For so long, I just couldn’t attend. How could I, when I could barely make a simple meal or write a grocery list?
If I’m starting to be able to pay attention, see, hear, smell now, that must mean I’m not in fight-or-flight mode anymore. I can tell. It feels different.
I’m entering a new season, one in which God might just be making beauty from ashes, refashioning a gift out of a deep injury to my soul. It’s for me, but it’s probably for others as well.
In everything I seem to read or listen to lately, God is saying the same thing to me. Pay attention. Listen. Look. I just finished Steven Garber’s book, Visions of Vocation: Common Sense for the Common Good, in which he says the same thing in different ways: “Pay attention to your life. Ask of it questions.”

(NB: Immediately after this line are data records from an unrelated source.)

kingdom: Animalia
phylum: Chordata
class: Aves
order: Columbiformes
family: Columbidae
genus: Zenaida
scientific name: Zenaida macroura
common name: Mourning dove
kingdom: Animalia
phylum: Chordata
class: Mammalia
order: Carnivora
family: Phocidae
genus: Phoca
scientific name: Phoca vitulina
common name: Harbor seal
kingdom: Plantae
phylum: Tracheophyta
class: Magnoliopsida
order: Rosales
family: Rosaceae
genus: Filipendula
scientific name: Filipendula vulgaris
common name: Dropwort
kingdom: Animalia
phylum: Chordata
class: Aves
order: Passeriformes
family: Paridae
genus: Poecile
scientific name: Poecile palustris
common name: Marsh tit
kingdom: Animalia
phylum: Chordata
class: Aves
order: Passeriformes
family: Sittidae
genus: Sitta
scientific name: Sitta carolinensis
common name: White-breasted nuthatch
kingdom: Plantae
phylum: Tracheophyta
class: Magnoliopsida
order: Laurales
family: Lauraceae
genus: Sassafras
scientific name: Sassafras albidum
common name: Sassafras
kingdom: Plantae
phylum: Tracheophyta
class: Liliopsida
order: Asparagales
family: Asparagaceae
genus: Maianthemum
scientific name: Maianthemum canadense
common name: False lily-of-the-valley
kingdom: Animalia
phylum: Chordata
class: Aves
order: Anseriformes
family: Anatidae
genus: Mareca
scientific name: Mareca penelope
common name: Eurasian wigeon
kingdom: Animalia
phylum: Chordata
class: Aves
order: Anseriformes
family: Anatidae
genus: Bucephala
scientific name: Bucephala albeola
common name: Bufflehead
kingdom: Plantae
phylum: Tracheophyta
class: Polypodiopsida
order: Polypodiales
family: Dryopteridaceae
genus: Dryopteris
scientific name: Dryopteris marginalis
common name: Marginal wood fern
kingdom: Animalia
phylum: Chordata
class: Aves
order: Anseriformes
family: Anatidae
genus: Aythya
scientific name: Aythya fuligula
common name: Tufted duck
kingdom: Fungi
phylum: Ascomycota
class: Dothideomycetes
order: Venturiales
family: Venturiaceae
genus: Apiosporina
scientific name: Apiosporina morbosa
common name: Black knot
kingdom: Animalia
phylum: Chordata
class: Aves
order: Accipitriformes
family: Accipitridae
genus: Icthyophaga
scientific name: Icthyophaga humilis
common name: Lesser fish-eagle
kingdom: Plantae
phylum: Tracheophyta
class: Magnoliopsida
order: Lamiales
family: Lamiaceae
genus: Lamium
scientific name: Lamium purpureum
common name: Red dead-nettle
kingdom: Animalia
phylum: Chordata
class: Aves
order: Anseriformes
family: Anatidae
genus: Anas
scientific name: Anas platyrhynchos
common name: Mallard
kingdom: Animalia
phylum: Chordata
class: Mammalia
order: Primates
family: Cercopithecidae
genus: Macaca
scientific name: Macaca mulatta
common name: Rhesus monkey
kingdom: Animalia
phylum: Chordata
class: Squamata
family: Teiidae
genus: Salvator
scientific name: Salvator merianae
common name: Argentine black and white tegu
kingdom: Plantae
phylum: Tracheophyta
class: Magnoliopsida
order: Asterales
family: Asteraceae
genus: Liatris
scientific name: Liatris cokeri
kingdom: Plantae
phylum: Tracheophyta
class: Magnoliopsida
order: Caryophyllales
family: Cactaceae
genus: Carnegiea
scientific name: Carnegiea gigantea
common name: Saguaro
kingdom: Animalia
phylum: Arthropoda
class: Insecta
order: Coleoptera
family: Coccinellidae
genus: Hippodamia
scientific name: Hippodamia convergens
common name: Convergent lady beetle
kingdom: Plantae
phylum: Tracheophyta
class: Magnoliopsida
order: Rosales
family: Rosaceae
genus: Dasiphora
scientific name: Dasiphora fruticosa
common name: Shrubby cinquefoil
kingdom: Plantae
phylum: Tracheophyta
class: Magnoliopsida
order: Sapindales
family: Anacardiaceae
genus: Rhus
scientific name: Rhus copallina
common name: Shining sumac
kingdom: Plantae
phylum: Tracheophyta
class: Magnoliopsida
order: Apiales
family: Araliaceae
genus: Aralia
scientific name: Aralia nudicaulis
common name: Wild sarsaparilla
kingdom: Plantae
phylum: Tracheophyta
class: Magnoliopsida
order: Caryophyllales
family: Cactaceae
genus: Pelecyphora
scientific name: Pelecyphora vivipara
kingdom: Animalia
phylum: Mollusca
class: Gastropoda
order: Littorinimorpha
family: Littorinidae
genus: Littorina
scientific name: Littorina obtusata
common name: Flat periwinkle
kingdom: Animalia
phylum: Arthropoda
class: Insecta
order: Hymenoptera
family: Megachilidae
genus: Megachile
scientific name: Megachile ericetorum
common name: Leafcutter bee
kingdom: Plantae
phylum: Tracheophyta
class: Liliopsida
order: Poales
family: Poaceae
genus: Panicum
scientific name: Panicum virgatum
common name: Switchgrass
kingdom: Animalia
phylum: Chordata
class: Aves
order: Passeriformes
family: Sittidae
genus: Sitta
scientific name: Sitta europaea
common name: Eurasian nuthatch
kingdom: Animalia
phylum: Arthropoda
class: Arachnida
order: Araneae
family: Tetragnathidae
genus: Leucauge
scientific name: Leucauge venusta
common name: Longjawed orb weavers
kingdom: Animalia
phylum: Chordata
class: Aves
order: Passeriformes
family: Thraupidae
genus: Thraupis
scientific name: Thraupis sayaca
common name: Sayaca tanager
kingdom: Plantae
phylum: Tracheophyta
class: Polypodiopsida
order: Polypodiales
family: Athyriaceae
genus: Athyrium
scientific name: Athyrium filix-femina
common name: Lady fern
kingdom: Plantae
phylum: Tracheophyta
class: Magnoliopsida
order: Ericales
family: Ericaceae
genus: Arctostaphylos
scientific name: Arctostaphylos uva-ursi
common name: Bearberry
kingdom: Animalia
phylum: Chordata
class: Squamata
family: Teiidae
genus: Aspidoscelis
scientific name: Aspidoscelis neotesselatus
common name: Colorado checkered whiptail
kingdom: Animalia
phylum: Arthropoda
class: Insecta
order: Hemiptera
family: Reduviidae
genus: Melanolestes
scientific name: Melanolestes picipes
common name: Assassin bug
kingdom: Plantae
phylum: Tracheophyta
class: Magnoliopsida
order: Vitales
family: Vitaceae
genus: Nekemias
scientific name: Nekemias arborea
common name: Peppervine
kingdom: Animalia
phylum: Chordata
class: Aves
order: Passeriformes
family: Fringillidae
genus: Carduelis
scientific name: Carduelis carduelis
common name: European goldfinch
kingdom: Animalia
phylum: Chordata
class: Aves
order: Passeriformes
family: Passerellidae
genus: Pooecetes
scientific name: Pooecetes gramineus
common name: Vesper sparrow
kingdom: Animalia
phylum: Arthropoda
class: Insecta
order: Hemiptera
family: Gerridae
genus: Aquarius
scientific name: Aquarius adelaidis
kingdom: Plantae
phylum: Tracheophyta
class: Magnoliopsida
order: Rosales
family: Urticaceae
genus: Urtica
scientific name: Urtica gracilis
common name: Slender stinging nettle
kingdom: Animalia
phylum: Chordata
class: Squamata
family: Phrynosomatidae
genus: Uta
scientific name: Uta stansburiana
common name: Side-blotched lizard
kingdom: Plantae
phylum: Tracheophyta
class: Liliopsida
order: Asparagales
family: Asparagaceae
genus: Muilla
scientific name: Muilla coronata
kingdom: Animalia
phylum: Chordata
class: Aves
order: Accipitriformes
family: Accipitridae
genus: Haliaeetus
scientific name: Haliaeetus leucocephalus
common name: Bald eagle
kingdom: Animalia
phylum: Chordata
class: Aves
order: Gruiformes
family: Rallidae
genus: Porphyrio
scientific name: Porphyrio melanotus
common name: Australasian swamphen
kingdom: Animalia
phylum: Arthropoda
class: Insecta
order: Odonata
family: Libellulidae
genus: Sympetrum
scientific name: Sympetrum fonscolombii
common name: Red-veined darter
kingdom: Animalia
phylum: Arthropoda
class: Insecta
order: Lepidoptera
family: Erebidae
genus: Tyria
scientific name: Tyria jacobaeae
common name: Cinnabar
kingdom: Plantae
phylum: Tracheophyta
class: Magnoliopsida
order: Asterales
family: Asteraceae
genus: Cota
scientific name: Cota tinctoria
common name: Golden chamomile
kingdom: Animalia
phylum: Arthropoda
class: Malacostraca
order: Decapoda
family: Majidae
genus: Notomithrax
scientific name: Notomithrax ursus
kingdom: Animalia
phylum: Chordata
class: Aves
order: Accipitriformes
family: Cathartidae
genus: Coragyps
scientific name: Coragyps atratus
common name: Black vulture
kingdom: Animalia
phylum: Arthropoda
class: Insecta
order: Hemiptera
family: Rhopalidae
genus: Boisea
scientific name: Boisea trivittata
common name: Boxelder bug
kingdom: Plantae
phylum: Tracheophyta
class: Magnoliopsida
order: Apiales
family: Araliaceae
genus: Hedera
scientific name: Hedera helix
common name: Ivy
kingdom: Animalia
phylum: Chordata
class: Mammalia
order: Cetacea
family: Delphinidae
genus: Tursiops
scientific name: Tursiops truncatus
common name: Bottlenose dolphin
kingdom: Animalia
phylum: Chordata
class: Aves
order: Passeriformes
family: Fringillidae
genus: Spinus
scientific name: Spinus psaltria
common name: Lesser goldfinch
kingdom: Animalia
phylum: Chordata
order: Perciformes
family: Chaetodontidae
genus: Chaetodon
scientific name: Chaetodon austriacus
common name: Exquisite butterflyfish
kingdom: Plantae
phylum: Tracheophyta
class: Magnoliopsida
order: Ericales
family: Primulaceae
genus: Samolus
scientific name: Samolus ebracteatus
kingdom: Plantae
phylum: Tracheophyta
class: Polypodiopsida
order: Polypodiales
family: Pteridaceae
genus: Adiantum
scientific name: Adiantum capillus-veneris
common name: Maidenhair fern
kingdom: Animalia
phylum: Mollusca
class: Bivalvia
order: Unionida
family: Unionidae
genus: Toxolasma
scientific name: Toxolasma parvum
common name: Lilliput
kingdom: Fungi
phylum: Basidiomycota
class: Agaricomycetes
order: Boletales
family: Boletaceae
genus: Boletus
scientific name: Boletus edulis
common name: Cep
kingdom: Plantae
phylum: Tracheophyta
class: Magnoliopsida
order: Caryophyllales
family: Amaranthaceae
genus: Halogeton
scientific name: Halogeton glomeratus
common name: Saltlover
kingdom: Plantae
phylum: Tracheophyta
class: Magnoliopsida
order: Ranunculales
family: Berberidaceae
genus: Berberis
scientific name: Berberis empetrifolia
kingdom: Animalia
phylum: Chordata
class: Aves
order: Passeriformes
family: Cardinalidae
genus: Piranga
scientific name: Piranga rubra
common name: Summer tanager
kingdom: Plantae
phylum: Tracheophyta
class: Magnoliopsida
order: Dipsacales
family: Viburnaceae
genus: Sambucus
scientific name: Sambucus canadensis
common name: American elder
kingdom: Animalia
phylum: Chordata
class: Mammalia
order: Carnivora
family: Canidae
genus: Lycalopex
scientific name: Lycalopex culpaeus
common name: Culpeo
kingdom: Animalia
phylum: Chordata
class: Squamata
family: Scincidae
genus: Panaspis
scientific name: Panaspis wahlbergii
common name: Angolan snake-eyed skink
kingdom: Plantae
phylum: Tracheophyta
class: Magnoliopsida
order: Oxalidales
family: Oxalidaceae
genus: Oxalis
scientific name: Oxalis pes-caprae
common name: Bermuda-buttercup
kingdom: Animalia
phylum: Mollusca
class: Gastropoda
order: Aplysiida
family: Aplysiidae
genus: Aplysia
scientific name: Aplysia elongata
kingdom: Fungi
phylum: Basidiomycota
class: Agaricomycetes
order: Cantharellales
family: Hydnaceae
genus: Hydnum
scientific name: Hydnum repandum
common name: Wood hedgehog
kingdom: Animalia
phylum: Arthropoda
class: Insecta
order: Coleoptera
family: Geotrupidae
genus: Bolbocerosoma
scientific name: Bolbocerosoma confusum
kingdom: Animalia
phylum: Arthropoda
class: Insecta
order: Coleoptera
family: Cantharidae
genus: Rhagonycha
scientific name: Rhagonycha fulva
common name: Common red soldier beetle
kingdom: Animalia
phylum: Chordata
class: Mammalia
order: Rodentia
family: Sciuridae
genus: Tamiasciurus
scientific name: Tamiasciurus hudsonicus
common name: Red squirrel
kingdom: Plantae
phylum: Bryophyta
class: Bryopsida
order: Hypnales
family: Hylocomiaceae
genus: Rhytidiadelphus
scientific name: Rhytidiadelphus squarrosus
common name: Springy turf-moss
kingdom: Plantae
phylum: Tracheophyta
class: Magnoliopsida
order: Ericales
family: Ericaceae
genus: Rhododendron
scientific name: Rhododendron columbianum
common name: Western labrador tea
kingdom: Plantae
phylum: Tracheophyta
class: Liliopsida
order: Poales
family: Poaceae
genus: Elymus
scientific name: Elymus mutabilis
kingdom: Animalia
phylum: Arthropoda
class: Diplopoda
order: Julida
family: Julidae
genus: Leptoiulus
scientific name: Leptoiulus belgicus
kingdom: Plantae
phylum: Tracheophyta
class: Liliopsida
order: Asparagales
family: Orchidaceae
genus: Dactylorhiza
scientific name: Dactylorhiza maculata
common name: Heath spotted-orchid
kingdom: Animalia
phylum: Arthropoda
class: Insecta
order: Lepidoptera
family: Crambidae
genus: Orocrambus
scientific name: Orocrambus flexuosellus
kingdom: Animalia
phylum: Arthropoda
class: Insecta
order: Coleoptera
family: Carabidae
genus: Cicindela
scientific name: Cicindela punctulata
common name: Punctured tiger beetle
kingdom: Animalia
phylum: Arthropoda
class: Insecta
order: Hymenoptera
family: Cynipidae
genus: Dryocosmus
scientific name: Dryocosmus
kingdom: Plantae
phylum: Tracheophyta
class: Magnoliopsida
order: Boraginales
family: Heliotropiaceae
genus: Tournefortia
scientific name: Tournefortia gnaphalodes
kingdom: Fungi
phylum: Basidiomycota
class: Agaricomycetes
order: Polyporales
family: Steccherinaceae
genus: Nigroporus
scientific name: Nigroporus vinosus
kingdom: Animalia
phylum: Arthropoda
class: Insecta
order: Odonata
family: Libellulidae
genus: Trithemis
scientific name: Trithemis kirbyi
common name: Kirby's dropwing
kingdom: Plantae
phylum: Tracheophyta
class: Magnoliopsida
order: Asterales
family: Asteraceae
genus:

When I heard that Frederick Buechner had died recently, I listened to his 1992 address at the Festival of Faith & Writing (on Rewrite Radio podcast). Pay attention—isn’t that Buechner’s main message to us, in everything he ever wrote?
“Stop. Look. Remember. See with more than your eyes,” he urges us. “Listen to the music of your own life—the voices of people you love, feet coming up the path, water flowing from the tap.” Pay attention. “How do you do it?” Buechner asks. “I don’t know… Take time to do it. Think about all the dumb things we do with our time. Be mindful.”
“Love your neighbor,” Buechner tells us. “You have to see them to love them.” And paradoxically, he says, in loving them, you come really to see them. He says that when we walk through crowds, it helps to think of the words of the Eucharist as you pass each face: “Christ died for thee.” Think of what that does to us if we practice it—how it forms us to love, to attend.
This is my one life. This is your one life. Don’t you want to spend it on things that matter, that have human and eternal significance? Don’t you want to see—to get better at seeing—and to listen? To do so, we have to cut out things that suck time but don’t redeem it. We have to unclutter our lives so we can take the good things slowly—like love. Love is slow.